Building robust, interpretable, and secure AI system requires quantifying and representing uncertainty under a probabilistic perspective to mimic human cognitive abilities. However, probabilistic computation presents significant challenges for most conventional artificial neural network, as they are essentially implemented in a deterministic manner. In this paper, we develop an efficient probabilistic computation framework by truncating the probabilistic representation of neural activation up to its mean and covariance and construct a moment neural network that encapsulates the nonlinear coupling between the mean and covariance of the underlying stochastic network.
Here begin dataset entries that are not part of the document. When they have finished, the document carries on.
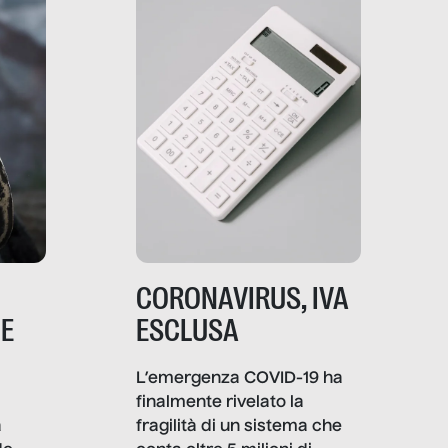
comunica, quanto vale […]
CORONAVIRUS, IVA
NE
ESCLUSA
L’emergenza COVID-19 ha
finalmente rivelato la
a
fragilità di un sistema che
We reveal that when only the mean but not the covariance is supervised during gradient-based learning, the unsupervised covariance spontaneously emerges from its nonlinear coupling with the mean and faithfully captures the uncertainty associated with model predictions. Our findings highlight the inherent simplicity of probabilistic computation by seamlessly incorporating uncertainty into model prediction, paving the way for integrating it into large-scale AI systems.

翻译：构建鲁棒、可解释且安全的人工智能系统，需要从概率视角量化与表征不确定性以模拟人类认知能力。然而，概率计算对大多数传统人工神经网络构成显著挑战——这些网络本质上以确定性方式实现。本文通过将神经激活的概率表征截断至均值与协方差层面，发展出高效概率计算框架，构建了蕴含底层随机网络均值与协方差非线性耦合的矩神经网络。我们发现，当基于梯度的学习过程仅监督均值而未监督协方差时，无监督协方差会自发从其与均值的非线性耦合中涌现，并忠实捕捉模型预测相关的不确定性。本研究成果揭示了概率计算的内在简洁性——将不确定性无缝融入模型预测，为将其集成至大规模人工智能系统铺平道路。